I'm trying to find the shortest distance from point $(3,0)$ to the parabola $y= x^2$ using the method of Lagrange Multipliers (my practice), and by "reducing to unstrained problem in one variable" (assignment). (I think the sheet might have meant unrestrained, but in either case, I don't know how to go about it).
How would I go about this?
For Lagrange Multipliers, I think the set-up (from what I've read) is something like $(x-3, y) = λ(2x, ??)$ But I'm unsure where to get the y coordinate for the lambda side. I then solve for λ. From there on, I have no idea what to do.

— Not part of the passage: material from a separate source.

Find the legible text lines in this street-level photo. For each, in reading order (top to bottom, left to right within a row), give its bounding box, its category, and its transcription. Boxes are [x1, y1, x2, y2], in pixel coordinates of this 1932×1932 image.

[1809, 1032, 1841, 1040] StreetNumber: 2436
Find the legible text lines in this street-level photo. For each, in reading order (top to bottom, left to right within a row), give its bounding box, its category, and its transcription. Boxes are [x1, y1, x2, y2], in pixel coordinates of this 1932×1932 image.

I would greatly appreciate if someone could point me in the right direction or walk me through this.
Thank you very much in advance.
Draw a picture.
For either method, we want to minimize $(x-3)^2+y^2$, subject to $y=x^2$.
Substituting $x^2$ for $y$ in $(x-3)^2+y^2$, we find that we want to minimize $f(x)=(x-3)^2+x^4$. Note that $f'(x)=2(x-3)+4x^3$. The critical points of $f(x)$ are where $2(x-3)+4x^3=0$, or equivalently $$2x^3+x-3=0.$$ In general cubic equations are unpleasant to solve. However, the above equation has the obvious root $x=1$. And since $f''(x)=3x^2+1\gt 0$, the function $f'(x)$ is increasing, and therefore can only have one zero. By the geometry, there is at least one point on the parabola at minimum distance from $(3,0)$, so we have found it. The minimum distance is the distance from $(3,0)$ to $(1,1)$, which is $\sqrt{5}$.
We now sketch the Lagrange multipliers approach. The Lagrangian is $$(x-3)^2+y^2-\lambda(y-x^2).$$ Take the partial derivatives, and set them equal to $0$. We get $2(x-3)+2\lambda x=0$ and $2y-\lambda=0$.
So $\lambda=2y$. Substituting in the first equation we get $2(x-3)+4yx=0$. Putting $y=x^2$ we obtain $2(x-3)+4x^3=0$, and we are at an equation we have already dealt with.